▶ [PROBLEM REQUIREMENTS] Set down every entry once more, character for character.

▶ [TASK DATA]
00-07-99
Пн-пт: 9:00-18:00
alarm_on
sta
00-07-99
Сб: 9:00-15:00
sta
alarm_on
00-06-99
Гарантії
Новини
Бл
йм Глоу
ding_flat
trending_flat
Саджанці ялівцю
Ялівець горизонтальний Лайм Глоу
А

▶ [EXERCISE RESPONSE]
00-07-99
Пн-пт: 9:00-18:00
alarm_on
sta
00-07-99
Сб: 9:00-15:00
sta
alarm_on
00-06-99
Гарантії
Новини
Бл
йм Глоу
ding_flat
trending_flat
Саджанці ялівцю
Ялівець горизонтальний Лайм Глоу
А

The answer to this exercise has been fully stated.